2. Problema — qué no funciona
Dónde se para la línea, dónde se pierde material, qué se repite. Aquí aparece el dolor, pero todavía sin número. La mayoría de los comerciales se detiene aquí y salta a la solución: ese es el error.
3. Implicación — cuánto cuesta ese problema
«¿Cuántas veces al mes pasa?» «¿Cuánto se deja de producir cada vez?» «¿Qué pasa con el pedido del cliente cuando ocurre?». Es la pregunta que convierte una molestia en un caso de negocio — y la que casi nadie hace, porque incomoda.
4. Beneficio — qué ganaría si se resolviera
Que sea el propio cliente quien lo diga. Lo que él formula, lo defiende adentro; lo que uno afirma, lo discute. «Si esas paradas bajaran a la mitad, ¿qué significaría para su operación?» es una pregunta que hace el trabajo de tres diapositivas.

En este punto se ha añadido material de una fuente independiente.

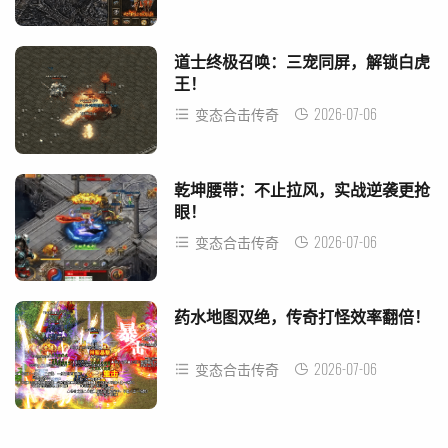
道士终极召唤：三宠同屏，解锁白虎
王！
2026-07-06
变态合击传奇
乾坤腰带：不止拉风，实战逆袭更抢
眼！
2026-07-06
变态合击传奇
药水地图双绝，传奇打怪效率翻倍！
2026-07-06
变态合击传奇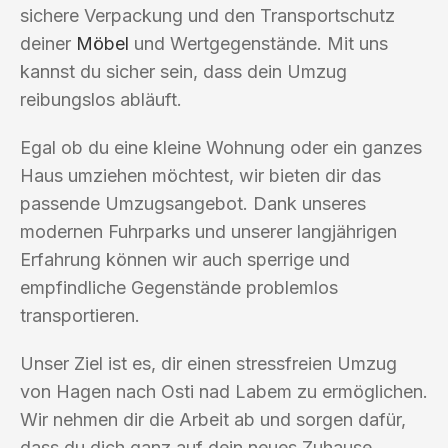
sichere Verpackung und den Transportschutz
deiner
Möbel
und Wertgegenstände. Mit uns
kannst du sicher sein, dass dein Umzug
reibungslos abläuft.
Egal ob du eine kleine Wohnung oder ein ganzes
Haus umziehen möchtest, wir bieten dir das
passende Umzugsangebot. Dank unseres
modernen Fuhrparks und unserer langjährigen
Erfahrung können wir auch sperrige und
empfindliche Gegenstände problemlos
transportieren.
Unser Ziel ist es, dir einen stressfreien Umzug
von Hagen nach Osti nad Labem zu ermöglichen.
Wir nehmen dir die Arbeit ab und sorgen dafür,
dass du dich ganz auf dein neues Zuhause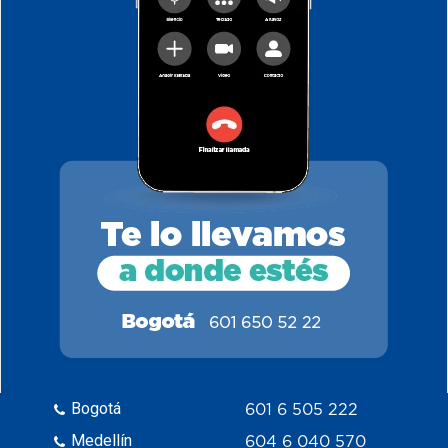
Bogotá
601 6 505 222
Medellín
604 6 040 570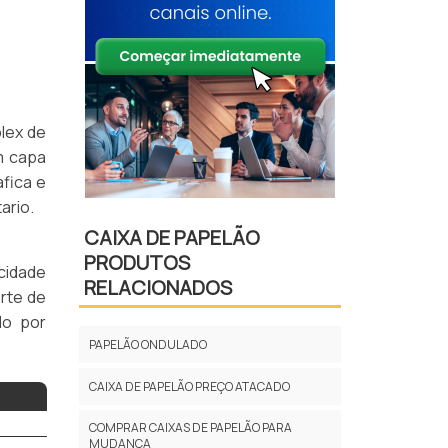
lex de
m capa
fica e
ario.
CAIXA DE PAPELÃO
PRODUTOS
cidade
RELACIONADOS
orte de
do por
PAPELÃO ONDULADO
CAIXA DE PAPELÃO PREÇO ATACADO
COMPRAR CAIXAS DE PAPELÃO PARA
MUDANÇA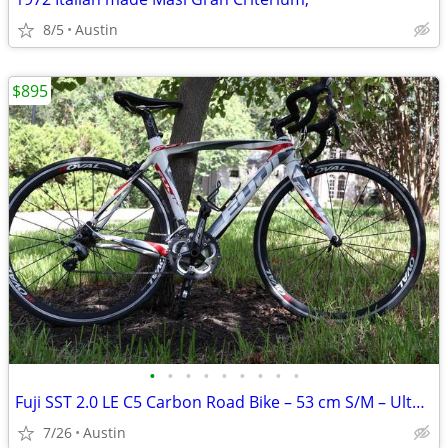
8/5
Austin
$895
•
•
•
•
•
•
•
•
•
Fuji SST 2.0 LE C5 Carbon Road Bike – 53 cm S/M – Ultegra
7/26
Austin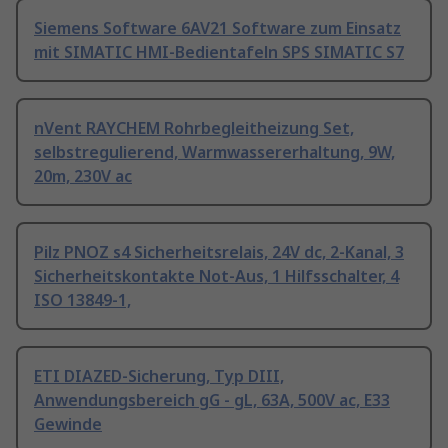
Siemens Software 6AV21 Software zum Einsatz
mit SIMATIC HMI-Bedientafeln SPS SIMATIC S7
nVent RAYCHEM Rohrbegleitheizung Set,
selbstregulierend, Warmwassererhaltung, 9W,
20m, 230V ac
Pilz PNOZ s4 Sicherheitsrelais, 24V dc, 2-Kanal, 3
Sicherheitskontakte Not-Aus, 1 Hilfsschalter, 4
ISO 13849-1,
ETI DIAZED-Sicherung, Typ DIII,
Anwendungsbereich gG - gL, 63A, 500V ac, E33
Gewinde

Estructura de una primera reunión de 60 minutos: 10 minutos de contexto y confianza, 30 de preguntas —la mayor parte en implicación y beneficio—, 10 de una explicación breve de cómo trabaja usted, y 10 para acordar el siguiente paso concreto, con fecha.
La señal de que la reunión salió bien
No es que el cliente diga «me interesa». Es que aparezca un número dicho por él —«nos cuesta unos 20 millones al mes»— y que el siguiente paso quede con fecha y con nombre: quién más tiene que estar en la próxima conversación.

Preguntas frecuentes
¿Esto no es demasiado interrogatorio?
Lo es si se hacen las preguntas seguidas y sin contexto. Se evita explicando al inicio para qué son: «para no hacerle perder el tiempo con una propuesta genérica, necesito entender cómo trabajan». Con esa frase, la mayoría colabora.
¿Sirve cuando el cliente ya pidió cotización?
Sí, y ahí es más urgente: una cotización pedida sin conversación previa suele ser para completar los tres proveedores del proceso de compras. Las preguntas de implicación son la manera de dejar de ser el tercero.